L’expertise du doc: Pour les apprentissages, lorsque des sujets de recherche sont associés aux développements de savoirs info-documentaires, il faut bien sûr faire attention à ce que l’éventualité d’un choix libre par les élèves ne soit pas l’occasion de les perdre dans une tâche trop complexe. Il est sans doute plus judicieux de donner des sujets aux élèves en connaissance de leurs acquis dans la discipline travaillée. Ces observations renvoient par ailleurs à la difficulté de recherches documentaires dirigées par des enseignants sans collaboration du professeur documentaliste, sans sensibilisation souvent à cette difficulté, avec alors la confirmation logique d’une constante désagréable (d’autant plus si la recherche est donnée à faire hors cours, sans aucun accompagnement pédagogique).

Lors de la recherche et de la sélection, nous sommes amenés à nous accommoder de certaines sources qui ne sont pas optimales, avec un recours plus fréquent par exemple à Wikipédia ou YouTube, ou à Google, plutôt qu’un accès à des ressources considérées de premier abord comme complexes. On se limite ainsi beaucoup, globalement, lors d’une recherche, pour des raisons pragmatiques. D’autres raccourcis sont associés à des schémas heuristiques, liés aux aspects esthétiques de la source, à la réputation de la source (construite par les enseignants, les institutions, les réseaux sociaux…), ou encore aux biais de confirmation. Réalité et rationalité peuvent donc s’opposer dans ce domaine.

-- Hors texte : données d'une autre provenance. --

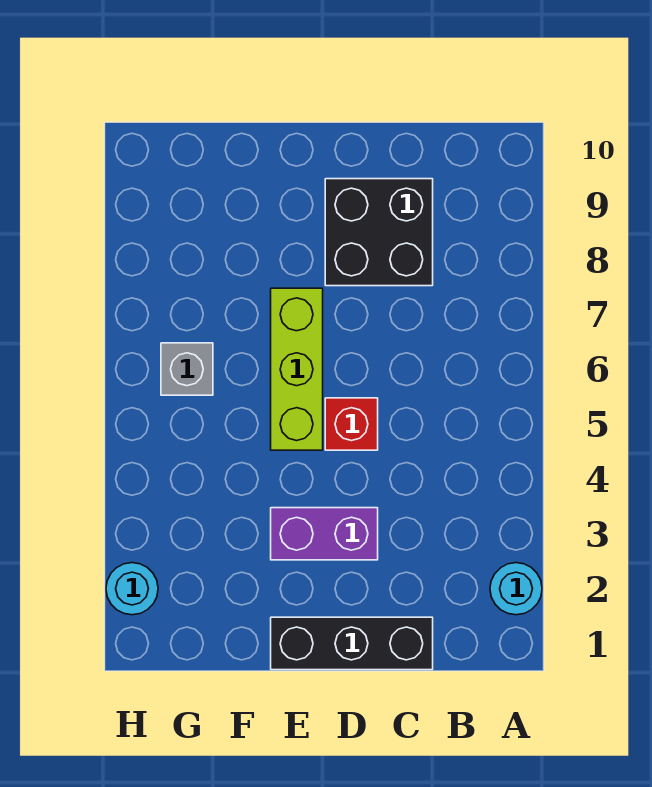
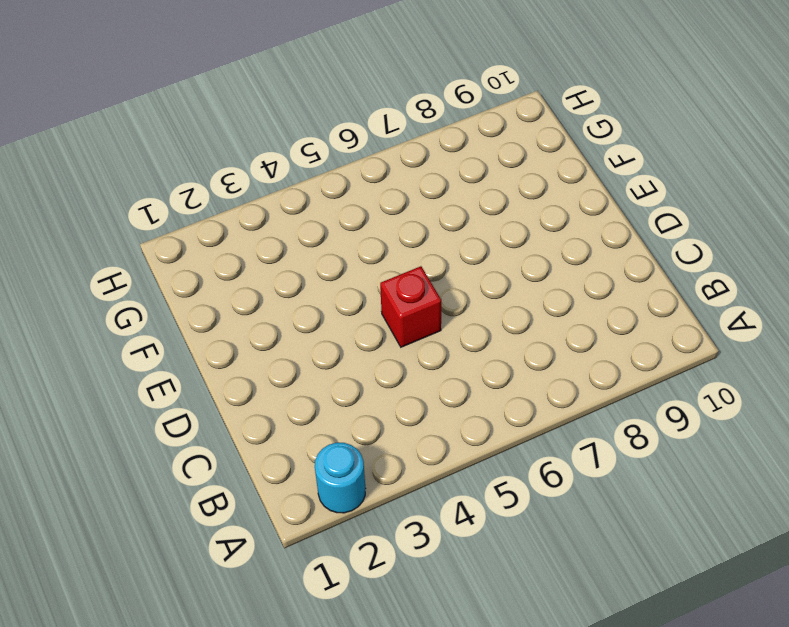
none -> black brick C1:E1 level 1
none -> black brick C8:D9 level 1

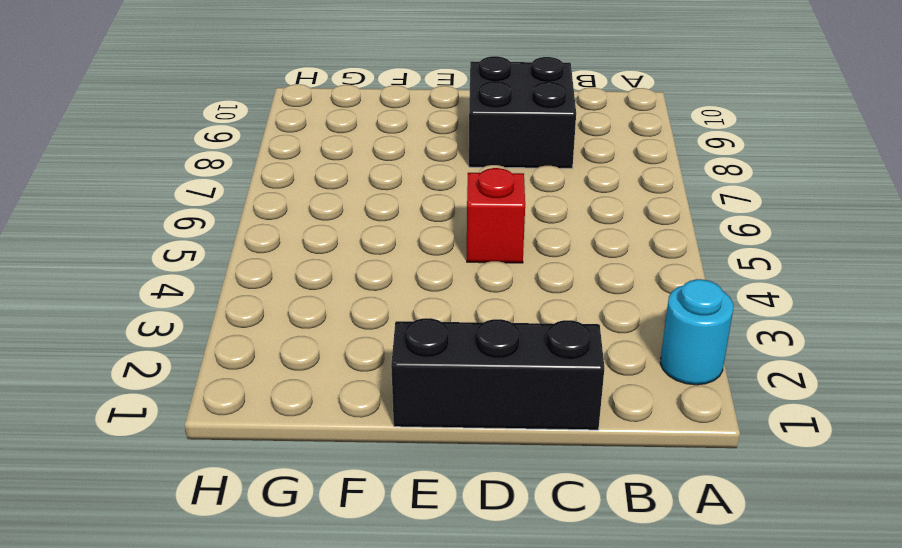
none -> purple brick D3:E3 level 1
none -> lime brick E5:E7 level 1

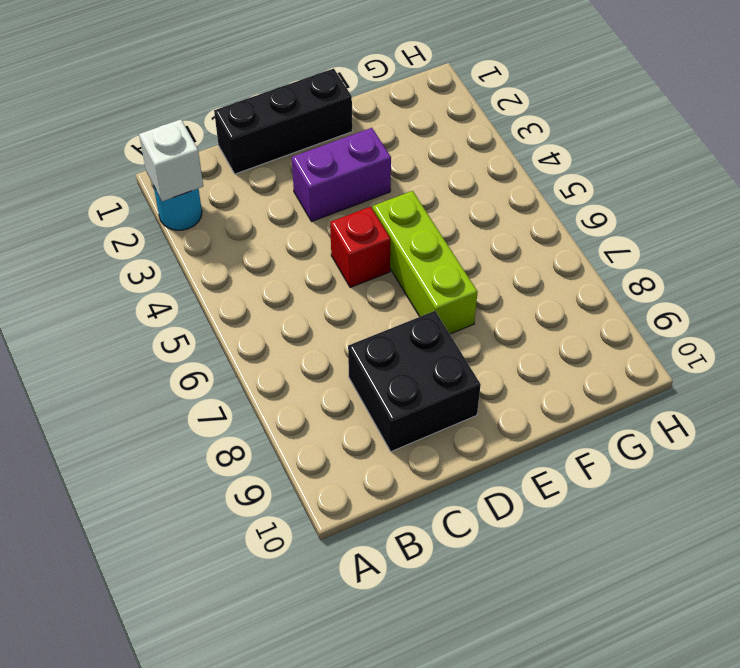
white brick A2 level 2 -> none
none -> grey brick G6 level 1
none -> cyan round brick H2 level 1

Le format de présentation ou manière documentaire

Le dernier chapitre porte sur la présentation, sur la « manière documentaire ». Après un travail de définition de la mise en forme, « traces visuelles d’actes de communication particuliers, dont l’objet est le contenu du document lui-même », les auteurs présentent quelques résultats de synthèse : le contraste visuel aide le lecteur, la structuration d’un document facilite sa compréhension globale, et la mise en forme permet ou non, enfin, la navigation aisée entre pages, entre documents en ligne. La mise en forme peut être intentionnellement malveillante, ainsi quand il s’agit de minorer la visibilité typographique de clauses d’un contrat, d’une inscription ou de rendre complexe la lecture de CGU…

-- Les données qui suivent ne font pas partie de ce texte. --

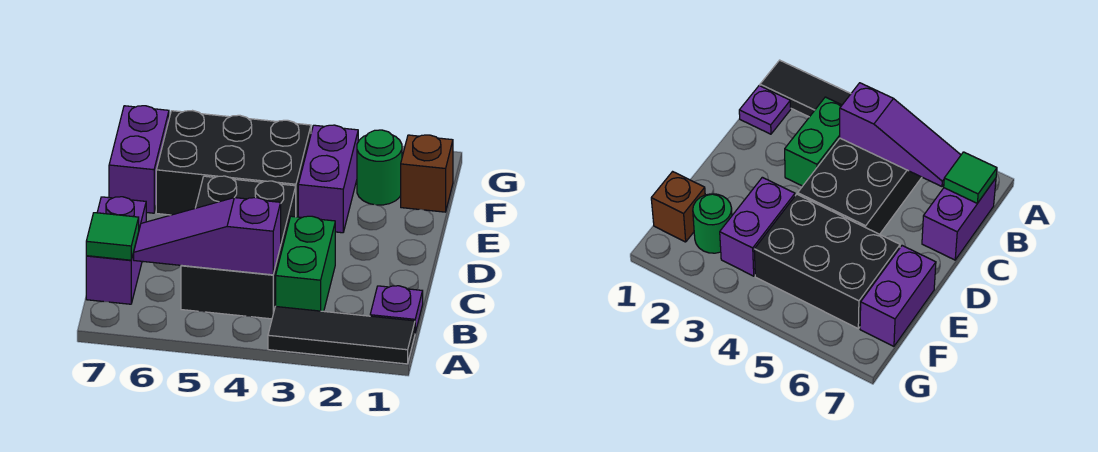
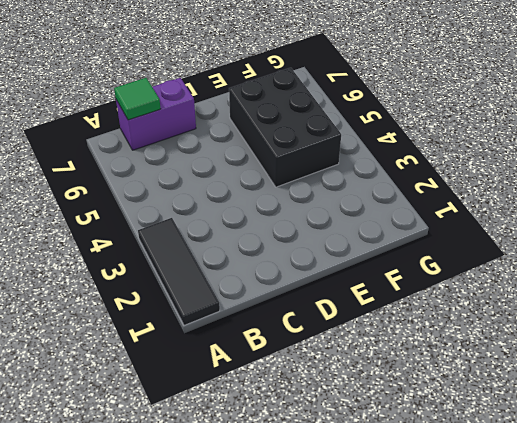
none -> purple plate B1 level 1
none -> green brick B3:C3 level 1
none -> black brick B4:D5 level 1

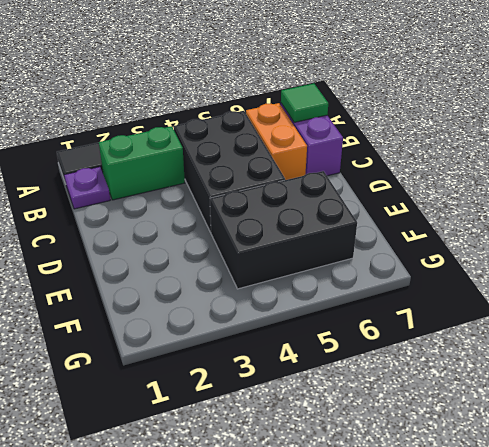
green brick B2:B3 level 1 -> green brick B3:C3 level 1
orange brick B6:C6 level 1 -> none
none -> purple brick E3:F3 level 1
none -> purple brick E7:F7 level 1
none -> brown brick F1 level 1

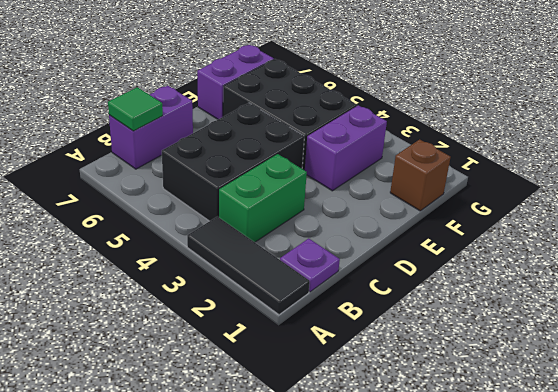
none -> green round brick F2 level 1
none -> purple slope B4:B6 level 2 top 4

Par ailleurs la maîtrise de la mise en forme est loin d’être innée, si bien que les bonnes intentions d’auteurs ne trouvent pas toujours les moyens de leur application. Leur compréhension dépend aussi du lecteur et de sa réceptivité. Le multimédia, le couplage du texte et de l’image, a un effet bénéfique sur la compréhension, sur les apprentissages, avec un bénéfice accru par l’intégration de texte dans l’image, toujours à condition que l’image soit pertinente, et surtout pour ceux qui ont peu de connaissance sur le domaine étudié. Le principe de modalité, par choix d’informations auditives ou visuelles, est développé pour préciser une meilleure compréhension quand les deux canaux sont utilisés, là encore jusqu’à un certain point, comme l’auditif ne peut être efficace sur des informations longues et complexes.

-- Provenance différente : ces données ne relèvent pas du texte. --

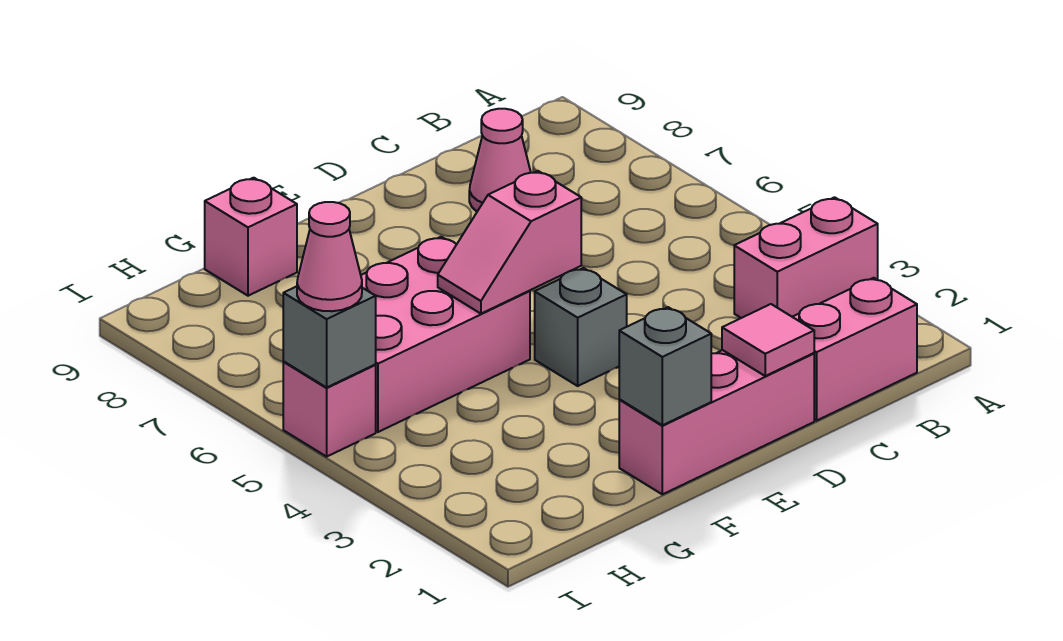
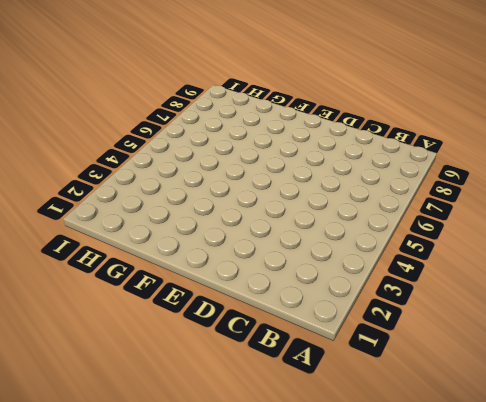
none -> pink brick A3:B3 level 1
none -> pink brick B1:C1 level 1
none -> pink cone C8 level 1

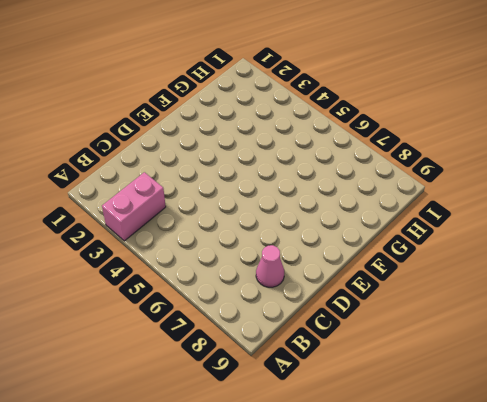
none -> pink brick B1:C1 level 1
none -> pink brick D1:F1 level 1
none -> grey brick E4 level 1

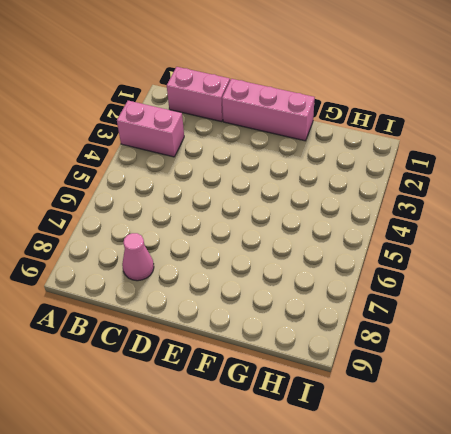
none -> grey brick E4 level 1
none -> pink brick F5:H6 level 1
none -> pink brick G9 level 1

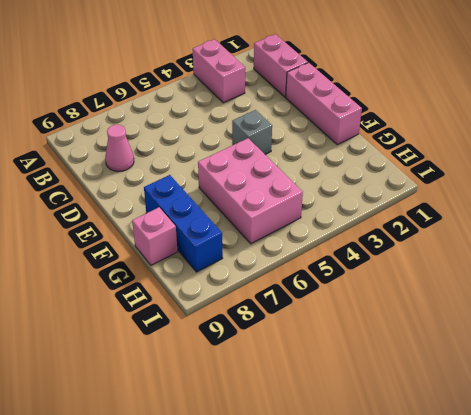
blue brick F8:H8 level 1 -> none
none -> pink brick I5 level 1
none -> pink tile D1 level 2
none -> pink slope E5:F5 level 2 top E

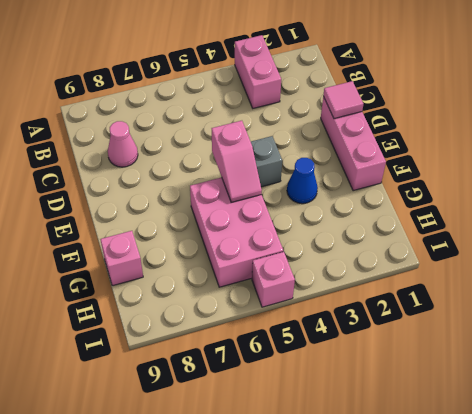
blue cone F3 level 1 -> none
none -> pink brick B1:C1 level 1
none -> grey brick F1 level 2
none -> grey brick I5 level 2

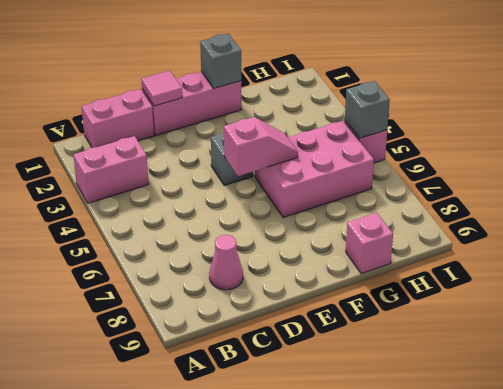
none -> pink cone I5 level 3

Cet ouvrage nous permet d’actualiser nos connaissances avec un propos limpide. C’est un livre à acquérir en établissement, ressource professionnelle essentielle de formation. Tant nous sommes régulièrement amenés à développer de nouvelles séquences pédagogiques qui font appel à ces notions, cette lecture apparaît comme un moyen de maintenir une exigence scientifique à nos connaissances, avec un nouveau point de vue scientifique sur ces notions, avec une approche originale. Elle permet aussi d’envisager autrement nos apprentissages pour les élèves, en considérant mieux les liens entre notions, selon les avancées scientifiques qui y sont relatives.
En associant depuis plusieurs années déjà une lecture théorique exigeante de l’information-documentation et une étude synthétique en psychologie cognitive, souvent en regard des capacités cognitives évolutives des enfants, André Tricot, ici avec deux « jeunes » chercheurs, nous permet de mieux comprendre certains mécanismes à l’œuvre dans nos apprentissages. À nous d’en tirer le meilleur parti.